_Tarefas a realizar_:
A – Diga se cada afirmação concorda com o trecho selecionado e justifique com as palavras exatas do trecho: (i) Castelo de Vide registou 51,6mm; (ii) a estação de Sagres deixou de transmitir a 27 de Setembro; (iii) os valores de precipitação das EMAs de Porto e Braga constam no boletim.
B – Liste todas as localidades a que a mensagem de ALBIMETEO, no trecho selecionado, atribui um valor de precipitação em milímetros.
C – Transcreva a parte do trecho selecionado entre "A falta de manutenção" e "constam neste boletim.", inclusive.

Estas imagens são gravemente incompletos.

Grande parte do NO teve cerca de 40 a 60mm.


----------



## Aristocrata (29 Set 2013 às 00:29)

Bom trabalho *André*.


----------



## ALBIMETEO (29 Set 2013 às 17:28)

Beira Baixa e Alto Alentejo:
63,8mm - Covilhã (spiritmind)
51,6mm - Castelo de Vide
47,9mm - P.Douradas
46,2mm - Nisa
46,0mm - Pavia

E Castelo Branco também conta ,com 67.2mm...dados do IPMA.


----------



## Nickname (29 Set 2013 às 21:11)

Bela chuvada ontem em Viseu / Nelas


----------



## Aurélio (2 Out 2013 às 15:01)

*Precipitação registada no Algarve em Setembro:*





Uploaded with ImageShack.us


----------



## jonas_87 (10 Out 2013 às 12:23)

O *IPMA* acaba de publicar/disponibilizar o boletim climatológico do mês passado.






link: http://www.ipma.pt/resources.www/do...wbhCJD/cli_20130901_20130930_pcl_mm_co_pt.pdf


----------



## Costa (10 Out 2013 às 14:29)

Alguém consegue disponibilizar uma tabela que já andou por aqui com os extremos climatológicos para cada mês do ano em Portugal?


----------



## Skizzo (10 Out 2013 às 17:13)

Acho que os boletins mais antigos do IM, que continham mais info, têm esses dados.


----------



## AnDré (10 Out 2013 às 20:53)

A falta de manutenção de muitos pluviometros, acaba por criar uma grande e grave lacuna no que toca a valores e mapas da precipitação.

Os valores de precipitação das EMAs de Porto e Braga não constam neste boletim.
Ponte de Lima e Lamas de Mouro há muito que deixaram de transmitir dados.
Vila Nova de Cerveira também aderiu ao apagão.


Resultado só poderia ser o seguinte:







Isto, quando se sabe, pelos relatos feitos no seguimento do litoral norte do mês de Setembro, que a precipitação que caiu no Minho e Douro Litoral foi, em muitos locais, superior a 150mm.


----------



## algarvio1980 (10 Out 2013 às 21:37)

Bom, parece que a Estação de Faro (Aeroporto) voltou ao resumo mensal será que é desta e será que o problema com o pluviómetro já está resolvido, ou vamos novamente assistir à mudança de estação para Portimão como aconteceu nos últimos meses. 

Enquanto isso anda aos saltos, a estação de Sagres morreu dia 27 de Setembro desde daí nunca mais transmitiu nada e já nem aparece no mapa do IPMA, mais uma.

Com as falhas que existem nas estações como vai ser a normal climatológica 1991/2020 no Algarve, quando existem falhas ao nível da precipitação em mais de 1 ano na estação referência para o Algarve?

Antigamente, Portugal tinha estações em todo o lado, veio a modernice das estações automáticas e foi a morte de uma rede fabulosa que tinhamos no país inteiro. Será que a manutenção custa assim tão caro, alguns casos é só limpar as teias e matar as aranhas e o problema está resolvido, ou então, voltemos ao antigamente e mande uma pessoa ir retirar os dados todos os dias às 10 h da manhã que é a hora que conta.

(Listagens de elementos e caixas)
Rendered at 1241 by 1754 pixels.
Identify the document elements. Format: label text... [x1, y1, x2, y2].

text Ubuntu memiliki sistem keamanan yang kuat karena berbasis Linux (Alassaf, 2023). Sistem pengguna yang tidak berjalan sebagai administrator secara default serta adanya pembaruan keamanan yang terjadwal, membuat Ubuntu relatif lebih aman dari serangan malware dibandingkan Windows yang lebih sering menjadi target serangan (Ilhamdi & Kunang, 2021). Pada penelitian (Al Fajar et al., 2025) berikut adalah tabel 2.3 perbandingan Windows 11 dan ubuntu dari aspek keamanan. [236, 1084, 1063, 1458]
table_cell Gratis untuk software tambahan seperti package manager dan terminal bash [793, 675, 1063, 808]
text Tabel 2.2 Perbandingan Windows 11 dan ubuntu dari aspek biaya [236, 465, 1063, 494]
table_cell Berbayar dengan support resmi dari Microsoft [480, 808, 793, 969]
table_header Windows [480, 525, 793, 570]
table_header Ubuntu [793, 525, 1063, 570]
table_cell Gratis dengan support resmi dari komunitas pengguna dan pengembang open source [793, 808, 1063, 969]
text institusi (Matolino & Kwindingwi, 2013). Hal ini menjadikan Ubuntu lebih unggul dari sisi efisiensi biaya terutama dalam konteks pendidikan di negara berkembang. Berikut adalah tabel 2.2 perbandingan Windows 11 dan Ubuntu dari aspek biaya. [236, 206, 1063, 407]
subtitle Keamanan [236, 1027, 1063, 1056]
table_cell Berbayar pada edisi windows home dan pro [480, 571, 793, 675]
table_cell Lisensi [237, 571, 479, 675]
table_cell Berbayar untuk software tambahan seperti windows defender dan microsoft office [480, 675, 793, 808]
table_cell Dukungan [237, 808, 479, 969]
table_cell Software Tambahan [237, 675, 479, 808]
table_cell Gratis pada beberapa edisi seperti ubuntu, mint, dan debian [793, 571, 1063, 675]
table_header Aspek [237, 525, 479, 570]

_Respostas às tarefas_:
A –
(i) Sim: "51,6mm - Castelo de Vide".
(ii) Sim: "a estação de Sagres morreu dia 27 de Setembro desde daí nunca mais transmitiu nada".
(iii) Não: "Os valores de precipitação das EMAs de Porto e Braga não constam neste boletim."

B – Covilhã, Castelo de Vide, P.Douradas, Nisa, Pavia, Castelo Branco

C –
A falta de manutenção de muitos pluviometros, acaba por criar uma grande e grave lacuna no que toca a valores e mapas da precipitação.

Os valores de precipitação das EMAs de Porto e Braga não constam neste boletim.